We are sitting in the meeting room of the dairy company. Around the table are five of the twenty-four milk producers who produce milk at the Grangettes cheese dairy, in the foothills of the Gibloux, and Christophe Lauper, the cheese maker. The atmosphere is convivial.
"I then went to the cheesemakers in the region, with the architects' plans under my arm, to ask them for their opinion."
Christophe Lauper, cheese maker
It all started in 2012, when the Dairy Federation asked the different producers of Châtelard-Haut, Grangettes and Neirigue to meet to consider a new project for a joint cheese dairy. "The old installations were modern... thirty years ago", says Emmanuel Jaquet, President of the dairy society of Grangettes and the surrounding area. They were worn out and dilapidated. They had to be renovated to bring them up to current hygiene standards. "We couldn't manage them separately any more. The cost of renovations was becoming far too high for our three dairy companies. We had to think about a solution together," says Emmanuel Jaquet.
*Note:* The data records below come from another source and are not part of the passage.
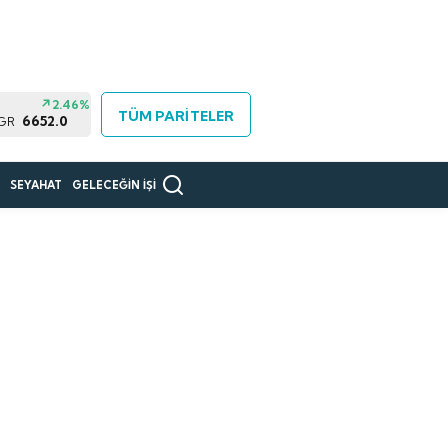
2.46%
TÜM PARİTELER
6652.0
 GR
R
SEYAHAT
GELECEĞİN İŞİ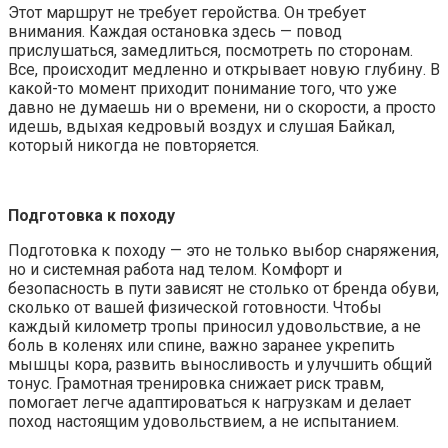
Этот маршрут не требует геройства. Он требует
внимания. Каждая остановка здесь — повод
прислушаться, замедлиться, посмотреть по сторонам.
Все, происходит медленно и открывает новую глубину. В
какой-то момент приходит понимание того, что уже
давно не думаешь ни о времени, ни о скорости, а просто
идешь, вдыхая кедровый воздух и слушая Байкал,
который никогда не повторяется.
Подготовка к походу
Подготовка к походу — это не только выбор снаряжения,
но и системная работа над телом. Комфорт и
безопасность в пути зависят не столько от бренда обуви,
сколько от вашей физической готовности. Чтобы
каждый километр тропы приносил удовольствие, а не
боль в коленях или спине, важно заранее укрепить
мышцы кора, развить выносливость и улучшить общий
тонус. Грамотная тренировка снижает риск травм,
помогает легче адаптироваться к нагрузкам и делает
поход настоящим удовольствием, а не испытанием.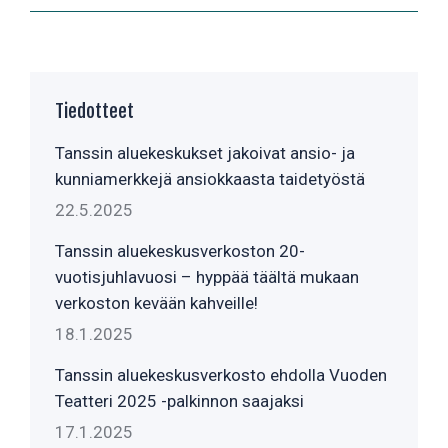
Tiedotteet
Tanssin aluekeskukset jakoivat ansio- ja
kunniamerkkejä ansiokkaasta taidetyöstä
22.5.2025
Tanssin aluekeskusverkoston 20-
vuotisjuhlavuosi – hyppää täältä mukaan
verkoston kevään kahveille!
18.1.2025
Tanssin aluekeskusverkosto ehdolla Vuoden
Teatteri 2025 -palkinnon saajaksi
17.1.2025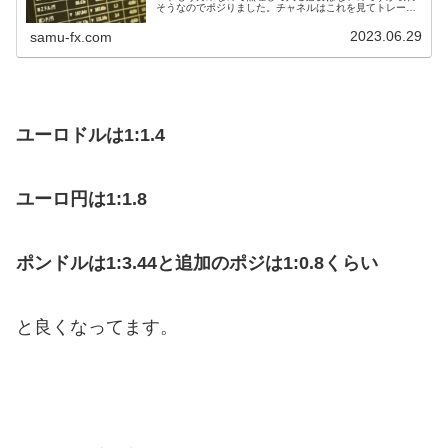
そうなのでポジりました。チャネルはこれを見てトレード
してました。ユーロドル +7.2pips1時間足1時間足で緑チ
ャネル下抜け＋赤丸の押...
2023.06.29
samu-fx.com
ユーロドルは1:1.4
ユーロ円は1:1.8
ポンドルは1:3.44と追加のポジは1:0.8くらい
と良くなってます。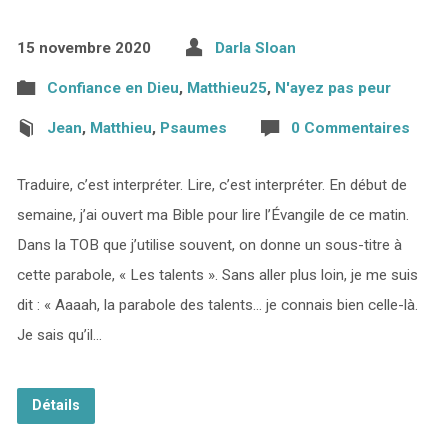
15 novembre 2020
Darla Sloan
Confiance en Dieu
,
Matthieu25
,
N'ayez pas peur
Jean
,
Matthieu
,
Psaumes
0 Commentaires
Traduire, c’est interpréter. Lire, c’est interpréter. En début de
semaine, j’ai ouvert ma Bible pour lire l’Évangile de ce matin.
Dans la TOB que j’utilise souvent, on donne un sous-titre à
cette parabole, « Les talents ». Sans aller plus loin, je me suis
dit : « Aaaah, la parabole des talents… je connais bien celle-là.
Je sais qu’il…
Détails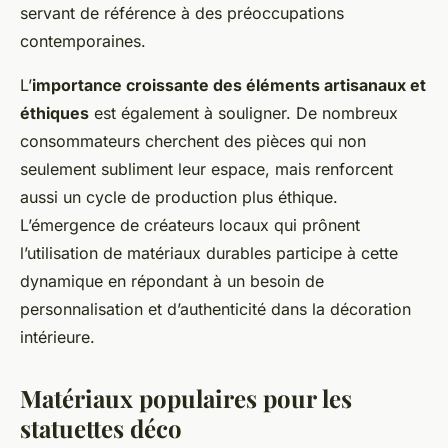
servant de référence à des préoccupations
contemporaines.
L’
importance croissante des éléments artisanaux et
éthiques
est également à souligner. De nombreux
consommateurs cherchent des pièces qui non
seulement subliment leur espace, mais renforcent
aussi un cycle de production plus éthique.
L’émergence de créateurs locaux qui prônent
l’utilisation de matériaux durables participe à cette
dynamique en répondant à un besoin de
personnalisation et d’authenticité dans la décoration
intérieure.
Matériaux populaires pour les
statuettes déco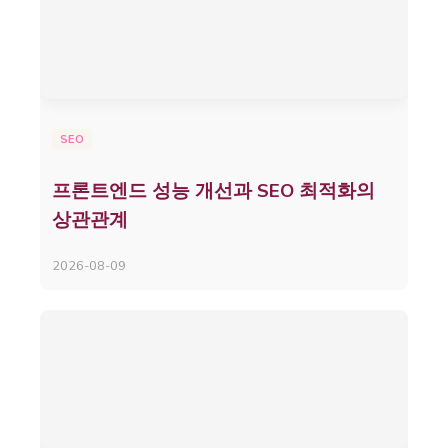
SEO
프론트엔드 성능 개선과 SEO 최적화의
상관관계
2026-08-09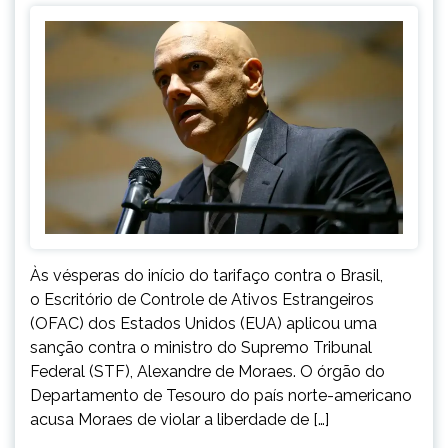
Às vésperas do início do tarifaço contra o Brasil,
o Escritório de Controle de Ativos Estrangeiros
(OFAC) dos Estados Unidos (EUA) aplicou uma
sanção contra o ministro do Supremo Tribunal
Federal (STF), Alexandre de Moraes. O órgão do
Departamento de Tesouro do país norte-americano
acusa Moraes de violar a liberdade de […]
The members of the new society then approached Joseph Lauper and his son Christophe to take over the new cheese dairy that they wanted to build.
Once the members of the company began looking for a site to build the new cheese dairy, the difficulties began. For seven years they searched for a piece of land. The Federal Office for Land Development rejected their first two applications, which were outside the permitted construction zone. In the end, they decided on the site of the former Grangettes dairy in the centre of the village. Work began in autumn 2018. "It was a complicated and exhausting period. But now we're seeing results, so we can forget about it and move forward," recalls Emmanuel Jaquet. "It's lucky that we get along so well and that we've stuck together. All decisions were taken unanimously. Uniting is the future. Our power lies in working together," adds François Perroud, milk producer.
"We chose to work with recognised companies in the field," stresses Benoit Mesot. Christophe and Joseph Lauper went to visit numerous cheese dairies built by the chosen architectural firm. "I then went to the cheesemakers in the region, with the architects' plans under my arm, to ask them for their opinion", says Christophe Lauper. The aim was to refine and optimise the plans to make everything as ergonomic and functional as possible. In addition, Jean-Pascal Perroud had already worked in masonry. He therefore monitored the construction closely.
The Grangettes dairy reopened on 3 December 2019. It will produce 275 tonnes of Gruyère AOP per year, which will then be matured for 3 months in the cheese cellars of Fromage Gruyère SA in Bulle. The milk producers get to benefit from the new facilities on a daily basis; all the milk can be pumped out at once, for example. They therefore spend less time at the dairy. "But we have kept a strong bond between us. There are always two or three of us there at the same time," concludes François Perroud.